Bank nationalisation objectives

  • Priority Sector Lending – the agriculture sector and its allied activities were the largest contributors to the national income.
  • Nationalisation aimed at mobilizing the savings of the people to the largest possible extent and to utilize them for productive purposes.
  • It also aimed at reducing inter and intra-regional imbalance to curb the urban-rural divide.
  • Bank nationalisation was directed to control private monopolies over financial sectors.
  • It was aimed at ensuring Socio-economic welfare, which is enshrined in the preamble of the Indian constitution.
  • One of the major aims of bank nationalisation was expansion of banking to rural pockets to ensure financial inclusion.
  • The step was directed shift banking from ‘class banking’ to ‘mass banking’ (social banking).




Impacts of bank nationalisation

  • Nationalization of the Banks brought the public confidence in the banking system of India.
  • After the two major phases of nationalization in India, 80% of the banking sector came under government ownership.
  • After the nationalization of banks, the deposits of the public sector banks in India rose to approximately 800 per cent, and advances took a huge jump by 11,000 per cent.
  • Government ownership gave the public implicit faith and immense confidence in the sustainability of public sector banks.
  • Indian banking system reached even to the remote corners of the country, thus ensuring financial inclusion.
  • More equitable and prioritized disbursement of credit to different sectors of economy, particularly to agriculture sector.
  • Nationalization of banks led to a smooth and streamlined Indian growth process, particularly in the period of Green Revolution.

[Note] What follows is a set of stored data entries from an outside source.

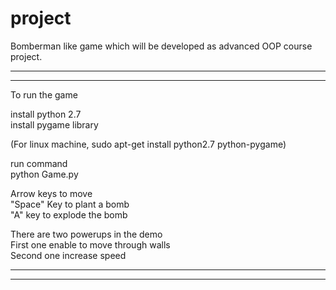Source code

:# project
Bomberman like game which will be developed as  advanced OOP course project.

***********************
***********************
To run the game  

install python 2.7  
install pygame library  

(For linux machine, sudo apt-get install python2.7 python-pygame)  

run command  
python Game.py  

Arrow keys to move  
"Space" Key to plant a bomb  
"A" key to explode the bomb  

There are two powerups in the demo  
First one enable to move through walls  
Second one increase speed  
**********************
**********************
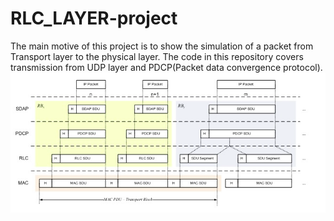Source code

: # RLC_LAYER-project
The main motive of this project is to show the simulation of a packet from Transport layer to the physical layer.
The code in this repository covers transmission from UDP layer and PDCP(Packet data convergence protocol).
![image](https://github.com/SiddharthPh/RLC_LAYER-project/blob/master/Screenshot%20from%202021-11-08%2012-04-29.png)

Criticism of bank nationalisation

  • Efficiency and profitability of banks declined drastically.
  • Issue of NPA (Non-Profit Assets) became a major roadblock in profitability of banking sector.
  • Nationalization of banks led to an interest rate structure that was incredibly complex – different rates of interest for different types of loans.
  • Nationalization drive led to lesser competition between the public sector and private sectors banks.
  • Bureaucratic attitude and procrastination in the functioning of the banking system.
  • Lack of responsibility and initiative, red–tapism, inordinate delays became common features of nationalized banks.
  • Due to unmanageable expansion of these banks, problems like heavy overdue loans started arising with the increase of economically unviable branches.
  • Political interference led to disbursement of loans to the sectors which were against the sound banking rules and this haphazard credit disbursement weakened the economic viability of these institutions.